# [Stored data entries]
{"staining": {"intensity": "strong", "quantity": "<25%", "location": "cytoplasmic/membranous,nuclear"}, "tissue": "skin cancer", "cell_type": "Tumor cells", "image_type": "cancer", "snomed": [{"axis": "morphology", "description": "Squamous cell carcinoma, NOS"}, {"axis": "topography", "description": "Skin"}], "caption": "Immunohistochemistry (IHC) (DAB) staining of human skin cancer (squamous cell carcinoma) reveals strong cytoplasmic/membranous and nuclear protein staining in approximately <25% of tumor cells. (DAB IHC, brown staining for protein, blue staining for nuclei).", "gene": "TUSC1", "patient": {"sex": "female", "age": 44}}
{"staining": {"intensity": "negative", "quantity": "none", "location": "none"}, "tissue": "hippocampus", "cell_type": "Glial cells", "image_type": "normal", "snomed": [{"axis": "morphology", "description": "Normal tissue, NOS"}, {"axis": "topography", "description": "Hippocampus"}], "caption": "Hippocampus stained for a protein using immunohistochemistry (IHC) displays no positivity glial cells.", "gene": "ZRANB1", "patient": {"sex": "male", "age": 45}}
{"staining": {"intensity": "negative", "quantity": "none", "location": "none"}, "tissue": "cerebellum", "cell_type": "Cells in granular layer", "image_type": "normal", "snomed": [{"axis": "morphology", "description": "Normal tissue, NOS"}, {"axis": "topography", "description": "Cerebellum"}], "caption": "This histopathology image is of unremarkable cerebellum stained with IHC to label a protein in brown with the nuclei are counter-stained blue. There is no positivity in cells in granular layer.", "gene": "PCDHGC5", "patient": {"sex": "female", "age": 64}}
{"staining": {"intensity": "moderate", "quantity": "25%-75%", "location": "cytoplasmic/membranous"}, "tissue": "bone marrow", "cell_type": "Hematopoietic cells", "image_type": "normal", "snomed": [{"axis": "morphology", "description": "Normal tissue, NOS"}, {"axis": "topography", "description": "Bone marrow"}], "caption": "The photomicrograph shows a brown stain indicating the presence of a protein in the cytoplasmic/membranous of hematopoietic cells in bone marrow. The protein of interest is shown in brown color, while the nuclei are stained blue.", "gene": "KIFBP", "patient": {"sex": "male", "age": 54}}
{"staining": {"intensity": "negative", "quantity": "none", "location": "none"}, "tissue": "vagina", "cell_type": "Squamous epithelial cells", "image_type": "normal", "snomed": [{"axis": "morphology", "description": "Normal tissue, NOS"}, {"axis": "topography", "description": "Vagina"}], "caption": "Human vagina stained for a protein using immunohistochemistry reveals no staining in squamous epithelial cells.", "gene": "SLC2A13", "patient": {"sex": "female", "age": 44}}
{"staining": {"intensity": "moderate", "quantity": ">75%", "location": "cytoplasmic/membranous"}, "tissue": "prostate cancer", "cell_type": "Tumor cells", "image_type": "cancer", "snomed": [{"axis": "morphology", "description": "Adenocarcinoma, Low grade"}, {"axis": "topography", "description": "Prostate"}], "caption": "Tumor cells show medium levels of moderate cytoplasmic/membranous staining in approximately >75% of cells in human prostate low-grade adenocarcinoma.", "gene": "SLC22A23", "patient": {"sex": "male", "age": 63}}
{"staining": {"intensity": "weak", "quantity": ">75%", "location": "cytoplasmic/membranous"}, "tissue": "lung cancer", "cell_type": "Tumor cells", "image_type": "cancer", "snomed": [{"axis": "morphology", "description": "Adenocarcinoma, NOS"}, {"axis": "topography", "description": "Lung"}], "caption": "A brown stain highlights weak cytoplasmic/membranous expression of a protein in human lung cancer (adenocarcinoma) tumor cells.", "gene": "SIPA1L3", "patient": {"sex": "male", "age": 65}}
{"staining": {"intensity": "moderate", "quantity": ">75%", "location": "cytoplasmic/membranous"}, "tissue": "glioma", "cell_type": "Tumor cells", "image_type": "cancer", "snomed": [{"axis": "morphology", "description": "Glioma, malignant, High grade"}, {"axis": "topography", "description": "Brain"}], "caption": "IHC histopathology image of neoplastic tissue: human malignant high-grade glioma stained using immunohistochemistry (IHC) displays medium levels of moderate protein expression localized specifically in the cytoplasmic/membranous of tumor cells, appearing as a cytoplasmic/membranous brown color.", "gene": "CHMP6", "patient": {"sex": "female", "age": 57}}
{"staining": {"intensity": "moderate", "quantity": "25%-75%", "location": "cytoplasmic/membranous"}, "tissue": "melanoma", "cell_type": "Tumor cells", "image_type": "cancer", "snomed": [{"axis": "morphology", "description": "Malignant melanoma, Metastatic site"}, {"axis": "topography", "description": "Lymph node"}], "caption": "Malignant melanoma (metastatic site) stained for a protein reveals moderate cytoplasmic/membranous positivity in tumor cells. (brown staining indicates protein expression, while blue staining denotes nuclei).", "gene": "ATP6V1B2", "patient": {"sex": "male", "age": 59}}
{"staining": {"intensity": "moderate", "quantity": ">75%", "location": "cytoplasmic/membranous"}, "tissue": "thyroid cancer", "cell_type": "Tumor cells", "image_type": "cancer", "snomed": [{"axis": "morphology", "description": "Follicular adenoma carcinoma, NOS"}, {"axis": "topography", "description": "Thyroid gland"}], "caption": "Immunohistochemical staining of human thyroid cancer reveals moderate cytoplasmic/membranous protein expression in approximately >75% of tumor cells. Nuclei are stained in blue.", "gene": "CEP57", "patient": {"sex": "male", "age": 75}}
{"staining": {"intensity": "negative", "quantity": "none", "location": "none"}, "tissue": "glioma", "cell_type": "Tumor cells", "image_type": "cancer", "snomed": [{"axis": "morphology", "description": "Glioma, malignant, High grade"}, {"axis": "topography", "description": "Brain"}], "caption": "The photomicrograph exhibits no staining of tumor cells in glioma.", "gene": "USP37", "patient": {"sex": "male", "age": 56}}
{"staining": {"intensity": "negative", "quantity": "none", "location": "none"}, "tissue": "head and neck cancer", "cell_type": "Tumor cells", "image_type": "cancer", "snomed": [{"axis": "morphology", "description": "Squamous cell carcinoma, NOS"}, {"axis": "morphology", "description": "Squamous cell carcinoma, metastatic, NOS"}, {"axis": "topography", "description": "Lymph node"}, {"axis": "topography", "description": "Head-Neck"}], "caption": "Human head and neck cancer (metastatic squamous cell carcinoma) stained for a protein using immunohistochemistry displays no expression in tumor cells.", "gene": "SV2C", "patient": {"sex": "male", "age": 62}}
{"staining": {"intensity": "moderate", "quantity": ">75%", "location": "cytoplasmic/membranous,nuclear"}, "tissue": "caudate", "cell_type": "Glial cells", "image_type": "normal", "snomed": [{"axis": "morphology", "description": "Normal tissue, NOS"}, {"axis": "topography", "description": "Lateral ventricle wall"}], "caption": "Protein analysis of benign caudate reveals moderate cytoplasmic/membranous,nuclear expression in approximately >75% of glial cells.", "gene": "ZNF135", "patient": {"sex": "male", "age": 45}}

# [Description of the task]
The required answer is the complete data, repeated exactly.

# [Answer area]
{"staining": {"intensity": "strong", "quantity": "<25%", "location": "cytoplasmic/membranous,nuclear"}, "tissue": "skin cancer", "cell_type": "Tumor cells", "image_type": "cancer", "snomed": [{"axis": "morphology", "description": "Squamous cell carcinoma, NOS"}, {"axis": "topography", "description": "Skin"}], "caption": "Immunohistochemistry (IHC) (DAB) staining of human skin cancer (squamous cell carcinoma) reveals strong cytoplasmic/membranous and nuclear protein staining in approximately <25% of tumor cells. (DAB IHC, brown staining for protein, blue staining for nuclei).", "gene": "TUSC1", "patient": {"sex": "female", "age": 44}}
{"staining": {"intensity": "negative", "quantity": "none", "location": "none"}, "tissue": "hippocampus", "cell_type": "Glial cells", "image_type": "normal", "snomed": [{"axis": "morphology", "description": "Normal tissue, NOS"}, {"axis": "topography", "description": "Hippocampus"}], "caption": "Hippocampus stained for a protein using immunohistochemistry (IHC) displays no positivity glial cells.", "gene": "ZRANB1", "patient": {"sex": "male", "age": 45}}
{"staining": {"intensity": "negative", "quantity": "none", "location": "none"}, "tissue": "cerebellum", "cell_type": "Cells in granular layer", "image_type": "normal", "snomed": [{"axis": "morphology", "description": "Normal tissue, NOS"}, {"axis": "topography", "description": "Cerebellum"}], "caption": "This histopathology image is of unremarkable cerebellum stained with IHC to label a protein in brown with the nuclei are counter-stained blue. There is no positivity in cells in granular layer.", "gene": "PCDHGC5", "patient": {"sex": "female", "age": 64}}
{"staining": {"intensity": "moderate", "quantity": "25%-75%", "location": "cytoplasmic/membranous"}, "tissue": "bone marrow", "cell_type": "Hematopoietic cells", "image_type": "normal", "snomed": [{"axis": "morphology", "description": "Normal tissue, NOS"}, {"axis": "topography", "description": "Bone marrow"}], "caption": "The photomicrograph shows a brown stain indicating the presence of a protein in the cytoplasmic/membranous of hematopoietic cells in bone marrow. The protein of interest is shown in brown color, while the nuclei are stained blue.", "gene": "KIFBP", "patient": {"sex": "male", "age": 54}}
{"staining": {"intensity": "negative", "quantity": "none", "location": "none"}, "tissue": "vagina", "cell_type": "Squamous epithelial cells", "image_type": "normal", "snomed": [{"axis": "morphology", "description": "Normal tissue, NOS"}, {"axis": "topography", "description": "Vagina"}], "caption": "Human vagina stained for a protein using immunohistochemistry reveals no staining in squamous epithelial cells.", "gene": "SLC2A13", "patient": {"sex": "female", "age": 44}}
{"staining": {"intensity": "moderate", "quantity": ">75%", "location": "cytoplasmic/membranous"}, "tissue": "prostate cancer", "cell_type": "Tumor cells", "image_type": "cancer", "snomed": [{"axis": "morphology", "description": "Adenocarcinoma, Low grade"}, {"axis": "topography", "description": "Prostate"}], "caption": "Tumor cells show medium levels of moderate cytoplasmic/membranous staining in approximately >75% of cells in human prostate low-grade adenocarcinoma.", "gene": "SLC22A23", "patient": {"sex": "male", "age": 63}}
{"staining": {"intensity": "weak", "quantity": ">75%", "location": "cytoplasmic/membranous"}, "tissue": "lung cancer", "cell_type": "Tumor cells", "image_type": "cancer", "snomed": [{"axis": "morphology", "description": "Adenocarcinoma, NOS"}, {"axis": "topography", "description": "Lung"}], "caption": "A brown stain highlights weak cytoplasmic/membranous expression of a protein in human lung cancer (adenocarcinoma) tumor cells.", "gene": "SIPA1L3", "patient": {"sex": "male", "age": 65}}
{"staining": {"intensity": "moderate", "quantity": ">75%", "location": "cytoplasmic/membranous"}, "tissue": "glioma", "cell_type": "Tumor cells", "image_type": "cancer", "snomed": [{"axis": "morphology", "description": "Glioma, malignant, High grade"}, {"axis": "topography", "description": "Brain"}], "caption": "IHC histopathology image of neoplastic tissue: human malignant high-grade glioma stained using immunohistochemistry (IHC) displays medium levels of moderate protein expression localized specifically in the cytoplasmic/membranous of tumor cells, appearing as a cytoplasmic/membranous brown color.", "gene": "CHMP6", "patient": {"sex": "female", "age": 57}}
{"staining": {"intensity": "moderate", "quantity": "25%-75%", "location": "cytoplasmic/membranous"}, "tissue": "melanoma", "cell_type": "Tumor cells", "image_type": "cancer", "snomed": [{"axis": "morphology", "description": "Malignant melanoma, Metastatic site"}, {"axis": "topography", "description": "Lymph node"}], "caption": "Malignant melanoma (metastatic site) stained for a protein reveals moderate cytoplasmic/membranous positivity in tumor cells. (brown staining indicates protein expression, while blue staining denotes nuclei).", "gene": "ATP6V1B2", "patient": {"sex": "male", "age": 59}}
{"staining": {"intensity": "moderate", "quantity": ">75%", "location": "cytoplasmic/membranous"}, "tissue": "thyroid cancer", "cell_type": "Tumor cells", "image_type": "cancer", "snomed": [{"axis": "morphology", "description": "Follicular adenoma carcinoma, NOS"}, {"axis": "topography", "description": "Thyroid gland"}], "caption": "Immunohistochemical staining of human thyroid cancer reveals moderate cytoplasmic/membranous protein expression in approximately >75% of tumor cells. Nuclei are stained in blue.", "gene": "CEP57", "patient": {"sex": "male", "age": 75}}
{"staining": {"intensity": "negative", "quantity": "none", "location": "none"}, "tissue": "glioma", "cell_type": "Tumor cells", "image_type": "cancer", "snomed": [{"axis": "morphology", "description": "Glioma, malignant, High grade"}, {"axis": "topography", "description": "Brain"}], "caption": "The photomicrograph exhibits no staining of tumor cells in glioma.", "gene": "USP37", "patient": {"sex": "male", "age": 56}}
{"staining": {"intensity": "negative", "quantity": "none", "location": "none"}, "tissue": "head and neck cancer", "cell_type": "Tumor cells", "image_type": "cancer", "snomed": [{"axis": "morphology", "description": "Squamous cell carcinoma, NOS"}, {"axis": "morphology", "description": "Squamous cell carcinoma, metastatic, NOS"}, {"axis": "topography", "description": "Lymph node"}, {"axis": "topography", "description": "Head-Neck"}], "caption": "Human head and neck cancer (metastatic squamous cell carcinoma) stained for a protein using immunohistochemistry displays no expression in tumor cells.", "gene": "SV2C", "patient": {"sex": "male", "age": 62}}
{"staining": {"intensity": "moderate", "quantity": ">75%", "location": "cytoplasmic/membranous,nuclear"}, "tissue": "caudate", "cell_type": "Glial cells", "image_type": "normal", "snomed": [{"axis": "morphology", "description": "Normal tissue, NOS"}, {"axis": "topography", "description": "Lateral ventricle wall"}], "caption": "Protein analysis of benign caudate reveals moderate cytoplasmic/membranous,nuclear expression in approximately >75% of glial cells.", "gene": "ZNF135", "patient": {"sex": "male", "age": 45}}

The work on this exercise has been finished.